(Beginning of TEXT EXCERPT)

# Equipment Total Cost of Ownership / Startup Cost



## woohooligan (Feb 18, 2010)

Hi all, my first post.  

I'm a cartoonist. You can check out some of my work on DeviantArt here: smolderingremains's Gallery

The short question is this: without going to either silk-screen or heat-transfers, what's the least expensive way to purchase all the equipment I would need to print my own full-color shirts, preferably either using dye-sub or DTG? Printer, ink and heat press if necessary. (Did I leave anything out?) And should I be wary of purchasing used equipment or is it generally okay? 

(I'm also confused by use of the terms "heat transfer" (iron-on?) and "dye sub" -- some articles seem to indicate they're the same thing and other articles seem to indicate they're different.) 

The reason I'm asking is because I've been having some difficulty finding a decent quote for a print run of T-shirts to take to local sci-fi/fantasy conventions here in the Dallas / Ft Worth area. Amidst looking for people who might be able to print for me, I came across a "tutorial" on starting a dye-sub business which, after I ran the numbers, seemed to suggest that I could purchase the equipment to do it myself for not much more than the cost of a single 100-shirt print run through an established printer. When I added it up, I could get the printer, the press and the ink for somewhere around $600 if I got the right items on Ebay - but then the big question is am I going to run into problems with that equipment that could prevent me from actually printing the shirts?

(End of TEXT EXCERPT)
(Beginning of DATA SUPPLIED)

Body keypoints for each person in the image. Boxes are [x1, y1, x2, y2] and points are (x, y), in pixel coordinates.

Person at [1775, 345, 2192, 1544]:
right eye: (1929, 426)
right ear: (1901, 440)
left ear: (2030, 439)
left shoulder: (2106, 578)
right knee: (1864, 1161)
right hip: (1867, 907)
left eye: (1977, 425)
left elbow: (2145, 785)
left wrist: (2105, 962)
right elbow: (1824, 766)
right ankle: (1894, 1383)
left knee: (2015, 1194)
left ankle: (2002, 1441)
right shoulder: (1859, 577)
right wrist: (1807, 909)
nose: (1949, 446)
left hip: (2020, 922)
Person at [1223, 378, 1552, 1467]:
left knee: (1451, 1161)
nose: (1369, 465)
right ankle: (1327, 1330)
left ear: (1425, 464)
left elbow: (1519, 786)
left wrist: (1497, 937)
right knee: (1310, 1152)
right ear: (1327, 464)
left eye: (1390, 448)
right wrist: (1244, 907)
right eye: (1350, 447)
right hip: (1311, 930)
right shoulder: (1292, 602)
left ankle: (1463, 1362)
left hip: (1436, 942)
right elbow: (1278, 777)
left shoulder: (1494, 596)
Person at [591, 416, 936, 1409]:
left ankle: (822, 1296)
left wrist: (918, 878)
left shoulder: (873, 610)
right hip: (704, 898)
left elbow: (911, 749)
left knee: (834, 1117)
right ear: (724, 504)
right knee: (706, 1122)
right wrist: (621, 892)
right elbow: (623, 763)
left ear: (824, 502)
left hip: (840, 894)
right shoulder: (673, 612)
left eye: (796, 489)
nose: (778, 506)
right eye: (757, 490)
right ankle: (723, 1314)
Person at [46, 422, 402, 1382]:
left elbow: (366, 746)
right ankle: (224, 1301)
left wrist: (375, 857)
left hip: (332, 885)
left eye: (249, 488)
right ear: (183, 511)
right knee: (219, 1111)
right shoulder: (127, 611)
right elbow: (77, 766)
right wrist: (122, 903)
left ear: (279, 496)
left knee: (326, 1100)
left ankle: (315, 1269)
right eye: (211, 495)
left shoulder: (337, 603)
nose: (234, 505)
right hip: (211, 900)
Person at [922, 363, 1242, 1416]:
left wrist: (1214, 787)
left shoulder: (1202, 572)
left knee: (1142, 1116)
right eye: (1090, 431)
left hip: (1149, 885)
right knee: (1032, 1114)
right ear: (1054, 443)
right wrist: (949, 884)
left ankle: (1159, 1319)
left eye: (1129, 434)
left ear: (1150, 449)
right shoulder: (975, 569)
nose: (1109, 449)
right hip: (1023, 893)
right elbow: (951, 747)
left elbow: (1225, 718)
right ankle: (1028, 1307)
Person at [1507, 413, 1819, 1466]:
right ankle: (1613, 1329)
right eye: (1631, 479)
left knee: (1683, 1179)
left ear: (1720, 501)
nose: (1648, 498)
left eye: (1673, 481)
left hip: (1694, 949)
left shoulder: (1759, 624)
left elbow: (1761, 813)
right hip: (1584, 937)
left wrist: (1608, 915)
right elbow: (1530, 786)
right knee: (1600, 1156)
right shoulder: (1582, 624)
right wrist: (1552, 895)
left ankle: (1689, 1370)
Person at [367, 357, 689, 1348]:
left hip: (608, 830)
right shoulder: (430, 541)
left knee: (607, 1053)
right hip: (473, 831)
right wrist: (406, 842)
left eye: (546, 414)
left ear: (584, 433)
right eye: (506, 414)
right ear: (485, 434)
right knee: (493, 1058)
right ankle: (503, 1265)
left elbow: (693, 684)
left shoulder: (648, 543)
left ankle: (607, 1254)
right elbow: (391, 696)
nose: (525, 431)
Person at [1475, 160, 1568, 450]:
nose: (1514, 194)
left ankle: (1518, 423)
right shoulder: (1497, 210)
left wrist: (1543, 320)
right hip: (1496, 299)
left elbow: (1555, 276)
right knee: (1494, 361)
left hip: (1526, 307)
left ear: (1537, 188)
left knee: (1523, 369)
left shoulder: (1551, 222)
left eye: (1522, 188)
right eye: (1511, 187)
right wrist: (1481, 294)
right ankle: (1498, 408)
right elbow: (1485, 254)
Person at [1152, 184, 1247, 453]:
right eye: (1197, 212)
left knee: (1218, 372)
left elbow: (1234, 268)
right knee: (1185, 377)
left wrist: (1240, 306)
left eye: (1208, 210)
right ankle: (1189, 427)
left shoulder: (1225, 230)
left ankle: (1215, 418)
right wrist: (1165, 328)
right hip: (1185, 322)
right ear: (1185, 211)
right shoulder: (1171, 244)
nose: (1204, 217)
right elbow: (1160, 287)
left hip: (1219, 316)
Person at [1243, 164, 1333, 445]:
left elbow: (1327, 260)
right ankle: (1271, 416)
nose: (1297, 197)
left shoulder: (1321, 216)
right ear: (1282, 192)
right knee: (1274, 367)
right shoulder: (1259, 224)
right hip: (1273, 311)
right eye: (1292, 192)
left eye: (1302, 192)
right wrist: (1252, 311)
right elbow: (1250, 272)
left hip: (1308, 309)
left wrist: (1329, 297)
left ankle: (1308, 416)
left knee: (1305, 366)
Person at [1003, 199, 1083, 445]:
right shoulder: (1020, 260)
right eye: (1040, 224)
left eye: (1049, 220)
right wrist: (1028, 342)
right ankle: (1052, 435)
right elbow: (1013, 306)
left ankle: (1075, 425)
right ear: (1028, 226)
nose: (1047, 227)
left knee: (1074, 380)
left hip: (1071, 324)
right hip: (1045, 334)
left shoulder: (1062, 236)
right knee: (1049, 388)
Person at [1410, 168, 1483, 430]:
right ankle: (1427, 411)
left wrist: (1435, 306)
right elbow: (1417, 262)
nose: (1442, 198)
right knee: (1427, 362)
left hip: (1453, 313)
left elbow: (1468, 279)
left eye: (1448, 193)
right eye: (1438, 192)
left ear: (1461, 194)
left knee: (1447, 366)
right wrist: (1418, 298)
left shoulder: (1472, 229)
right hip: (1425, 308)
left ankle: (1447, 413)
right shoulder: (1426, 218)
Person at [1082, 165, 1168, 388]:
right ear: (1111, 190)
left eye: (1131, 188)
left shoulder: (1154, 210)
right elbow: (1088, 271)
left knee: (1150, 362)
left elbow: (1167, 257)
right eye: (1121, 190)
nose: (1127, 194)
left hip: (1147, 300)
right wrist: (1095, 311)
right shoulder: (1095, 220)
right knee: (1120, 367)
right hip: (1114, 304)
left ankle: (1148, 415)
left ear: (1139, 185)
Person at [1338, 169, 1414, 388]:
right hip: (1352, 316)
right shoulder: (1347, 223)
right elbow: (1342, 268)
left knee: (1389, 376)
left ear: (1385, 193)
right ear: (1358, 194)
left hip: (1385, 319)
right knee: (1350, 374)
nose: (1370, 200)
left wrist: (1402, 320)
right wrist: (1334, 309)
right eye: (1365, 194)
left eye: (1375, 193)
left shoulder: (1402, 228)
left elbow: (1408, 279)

(End of DATA SUPPLIED)

### PARTS OF THE EXERCISE
A) Check each statement against the forum post on shirt-printing equipment and answer yes or no, quoting the words from the post that decide it. (i) The poster wants to avoid both silk-screen and heat-transfers. (ii) The poster estimated the equipment would cost around $1,000. (iii) The shirts are meant for conventions in the Houston area.
B) Please carry on the forum post about shirt-printing equipment, picking up right after its last sentence.
The items play no part in what comes next.

### REPLIES
A)
(i) Yes: "without going to either silk-screen or heat-transfers"
(ii) No: "I could get the printer, the press and the ink for somewhere around $600"
(iii) No: "local sci-fi/fantasy conventions here in the Dallas / Ft Worth area"

B)
Personally I'd prefer a digital-to-garment printer, but I don't think I'll be able to afford one initially. 

Thanks guys!


----------



## Swagger11 (Jun 24, 2008)

woohooligan said:


> Hi all, my first post.
> 
> I'm a cartoonist. You can check out some of my work on DeviantArt here: smolderingremains's Gallery
> 
> ...


Hello woohooligan, and welcome to the forums first and foremost. I would suggest you start by reading http://www.t-shirtforums.com/general-t-shirt-selling-discussion/t37985.html

Which is a breakdown on each printing style and the pros and cons. And this will explain the difference between Dye sub and heat transfers for you.


Just remember if you choose to Dye sub shirts it can only be done on 100% poly shirts (no Cotton). And although you stated that you may have found equipment for $600 dont forget the cost of blank shirts. If your on a budget then forget about getting any DTG equipment it is very high priced. I say the cheapest route would be "inkjet tranfers" in which you just need a decent printer, some tranfer paper and a heat press and your set! Not to steer you away from printing your own but your best bet may still be getting it outsourced depending on price and what you wanna spend.


----------



## bluegraphica (Mar 19, 2010)

Hi! Ike, how much are they charging you for a t-shirt?...what colors do you prefer on the t-shirt, what type of t-shirt do you prefer.

Let me know, Hopefully we can hep you.


----------



## JAF (Oct 12, 2008)

A decade ago, I tried my hand at sublimation. Mugs & shirts but it never worked for me. I'm too much into embroidery. If you want an Epson 3000 or a mug press - hardly used - they are for sale. 
My gut tells me that you should contract out for a while. Then decide if you what to print in house. Quality eqipment is not cheap.


----------



## Tijeras (Jul 3, 2008)

JAF said:


> A . If you want an Epson 3000 or a mug press - hardly used - they are for sale.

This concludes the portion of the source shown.